* **Exercise**: The expected output is every record below, transcribed exactly, with the pictures left out.
◇ ◇ ◇ ◇ ◇ ◇ ◇
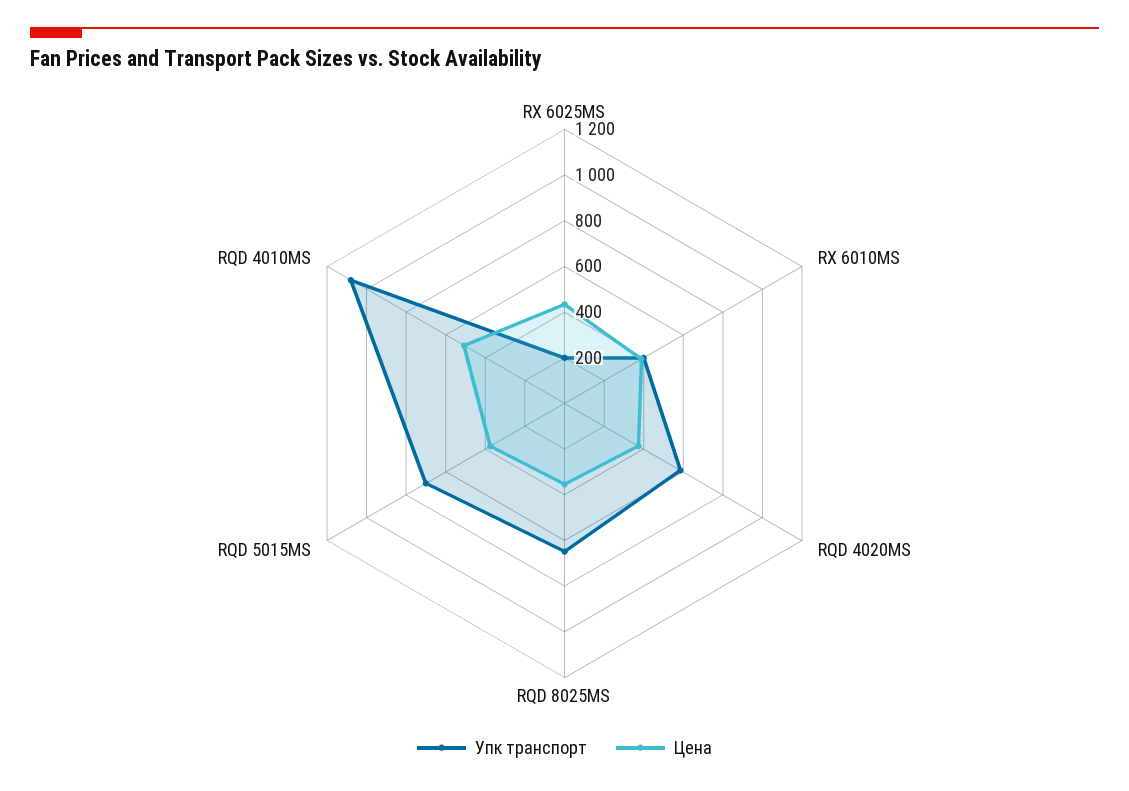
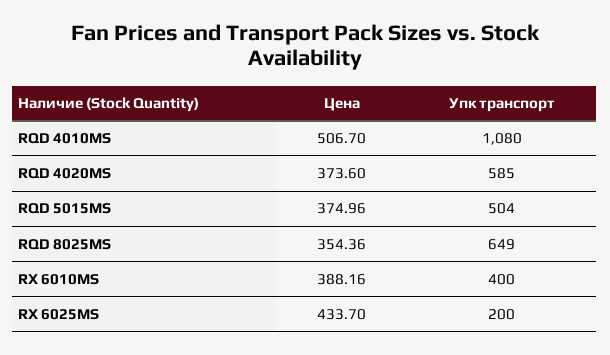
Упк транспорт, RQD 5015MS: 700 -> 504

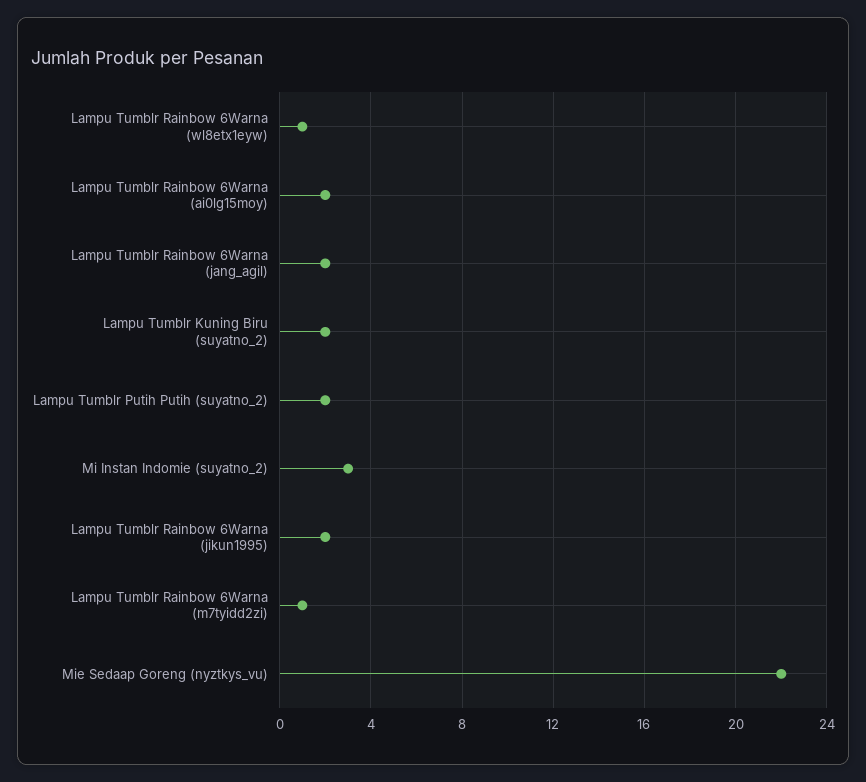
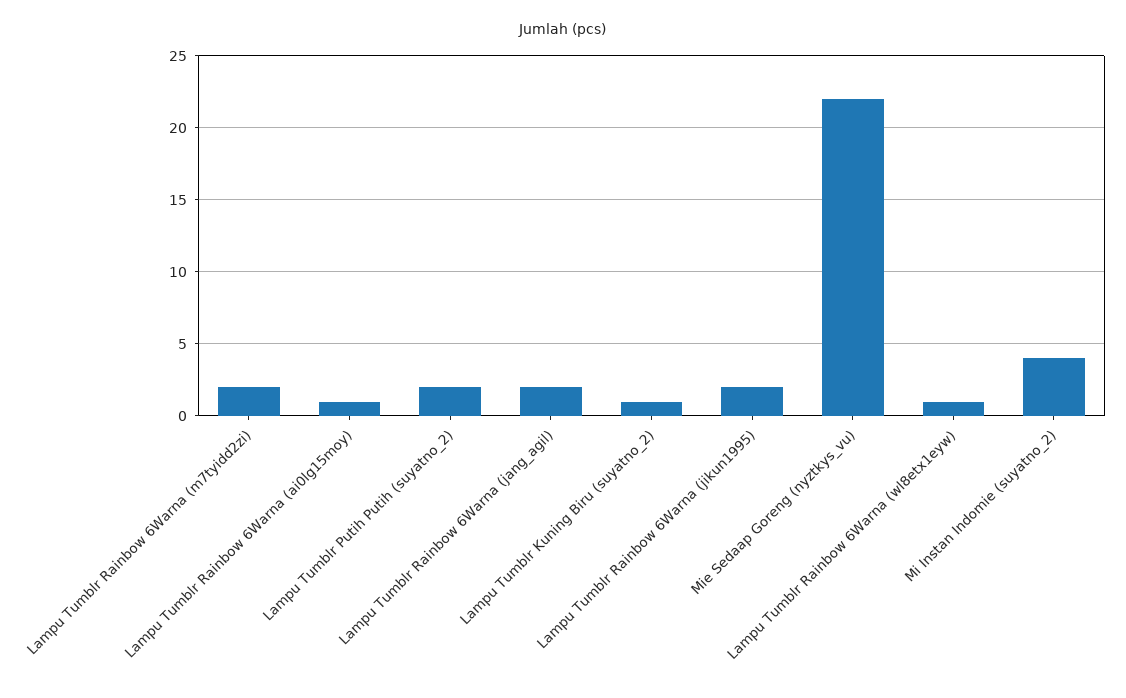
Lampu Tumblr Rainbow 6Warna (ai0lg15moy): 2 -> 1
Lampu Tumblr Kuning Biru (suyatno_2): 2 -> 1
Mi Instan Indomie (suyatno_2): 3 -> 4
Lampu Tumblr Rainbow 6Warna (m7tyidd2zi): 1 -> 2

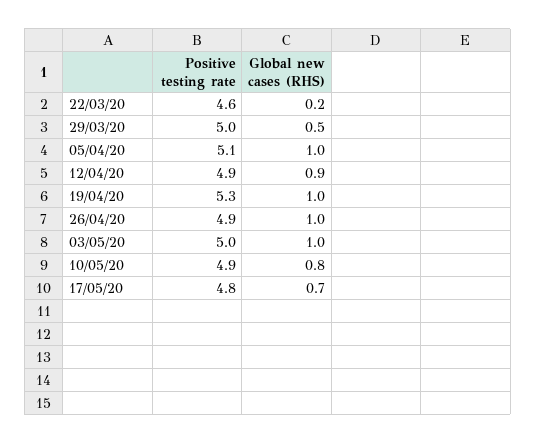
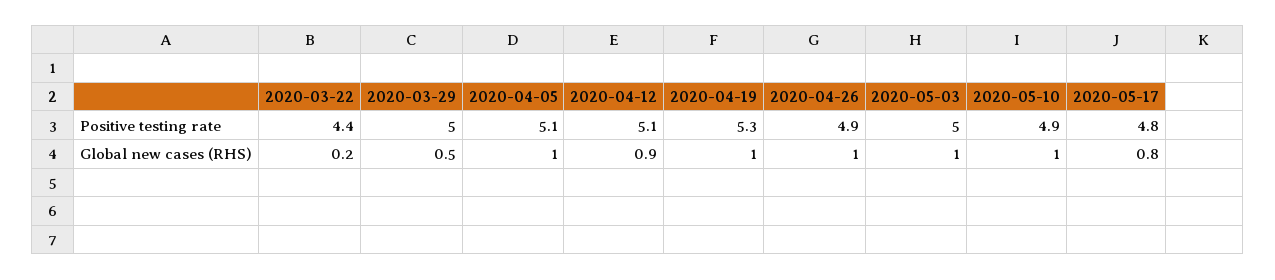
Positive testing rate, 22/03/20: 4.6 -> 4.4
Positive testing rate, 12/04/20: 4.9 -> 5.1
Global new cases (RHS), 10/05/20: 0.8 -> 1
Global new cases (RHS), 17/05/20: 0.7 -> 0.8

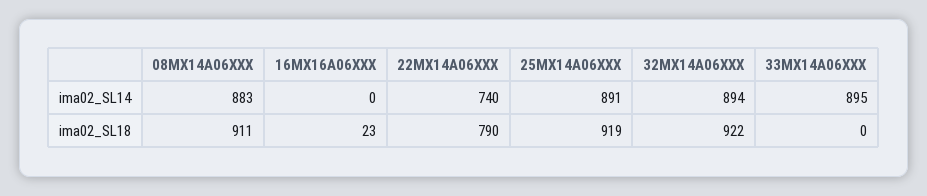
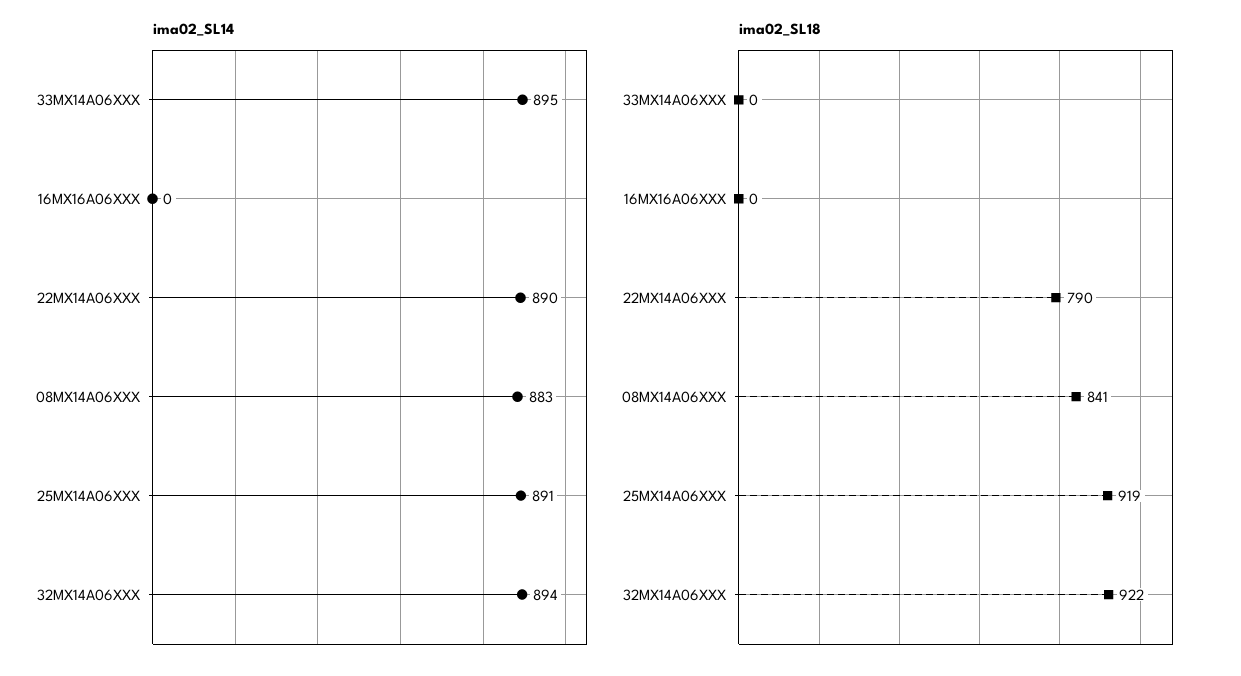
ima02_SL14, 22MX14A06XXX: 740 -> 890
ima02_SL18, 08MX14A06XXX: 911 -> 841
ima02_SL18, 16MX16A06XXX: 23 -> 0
◇ ◇ ◇ ◇ ◇ ◇ ◇
* **Answer to this task**:
Упк транспорт, RQD 5015MS: 700 -> 504

Lampu Tumblr Rainbow 6Warna (ai0lg15moy): 2 -> 1
Lampu Tumblr Kuning Biru (suyatno_2): 2 -> 1
Mi Instan Indomie (suyatno_2): 3 -> 4
Lampu Tumblr Rainbow 6Warna (m7tyidd2zi): 1 -> 2

Positive testing rate, 22/03/20: 4.6 -> 4.4
Positive testing rate, 12/04/20: 4.9 -> 5.1
Global new cases (RHS), 10/05/20: 0.8 -> 1
Global new cases (RHS), 17/05/20: 0.7 -> 0.8

ima02_SL14, 22MX14A06XXX: 740 -> 890
ima02_SL18, 08MX14A06XXX: 911 -> 841
ima02_SL18, 16MX16A06XXX: 23 -> 0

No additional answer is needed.